第35章 *愛の宝石と純潔の花*
「詞織ちゃん」
デパートの雑貨屋には、クリスマスに向けた様々な品物が陳列されていた。
ナオちゃんに呼ばれて、あたしは「何?」と視線を上げる。
「今年のクリスマス、気合いを入れて選ばないといけないわね」
「どうして?」
いつも通りではダメなのだろうか。
そんなあたしの考えを見透かして、ナオちゃんは「もう!」と語気を荒らげる。
「恋人になって初めてのクリスマスでしょ? だったら、前回までと同じような、『チョコレートの詰め合わせ』じゃダメよ」
「そ、そっか。もう少し値段の張るチョコを選らばなきゃ」
「そうじゃなくてね……」
ナオちゃんは、優しい声音で、諭すように言う。
ずっと闇社会で生きてきたあたしの手を、躊躇わずに取って。
「もっと、形に残るものを選びましょう?」
「形に……?」
「そう。チョコレートじゃ、食べ終わったら失くなるでしょ? そういうものじゃなくてね」
どうして?
あたしはその疑問を呑み込んだ。
それは、人に教えてもらうことではないと、直感的に思ったから。
代わりに別の言葉を選ぶ。
「どういうものがいいの?」
* * *
クリスマス当日。
あたしはそわそわとした気持ちを抑えることができないまま、それでもきちんと仕事はこなした。
ちょっと失敗して、国木田に怒られてしまったけど。
でも、そんな国木田の小言も、あたしの心を上滑りしていくだけだ。
仕事を定時で上がり、あたしは急いで自宅へ帰る。
バタバタと社員寮の自分の部屋へ急ぎ、あたしは隠していたクリスマスのプレゼントを手に取った。

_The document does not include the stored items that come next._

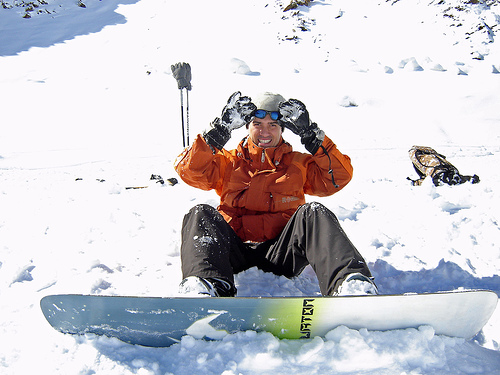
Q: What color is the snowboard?
A: White, blue, and yellow.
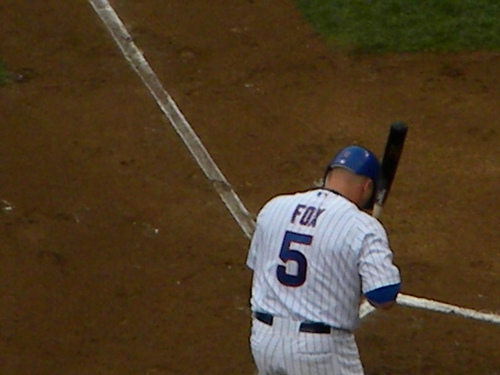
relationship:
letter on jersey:
[291, 194, 308, 224] [246, 180, 406, 324]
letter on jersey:
[297, 204, 314, 225] [238, 183, 407, 333]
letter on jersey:
[303, 202, 327, 228] [246, 180, 406, 324]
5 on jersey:
[273, 230, 313, 286] [238, 183, 407, 333]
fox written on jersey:
[287, 203, 324, 228] [245, 186, 402, 330]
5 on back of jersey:
[273, 231, 317, 290] [246, 180, 406, 324]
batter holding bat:
[244, 147, 402, 374] [367, 121, 413, 221]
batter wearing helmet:
[244, 147, 402, 374] [329, 145, 386, 178]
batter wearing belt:
[244, 147, 402, 374] [253, 309, 334, 336]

緑の包装紙に、金色で縁取られた赤いリボンを飾った、いかにもクリスマスを意識してラッピングされた細長い小箱。
「太宰さん……喜んでくれるかな……?」
「私が、何かな?」
聞き慣れた声に、ビクッと肩が反応する。
振り返れば、待ち望んだ人物の姿があった。
「太宰さん!」
あたしは思わず駆け出し、その胸に飛び込んだ。
それを難なく受け止めて、あたしの黒い髪に指を通しながら苦笑する。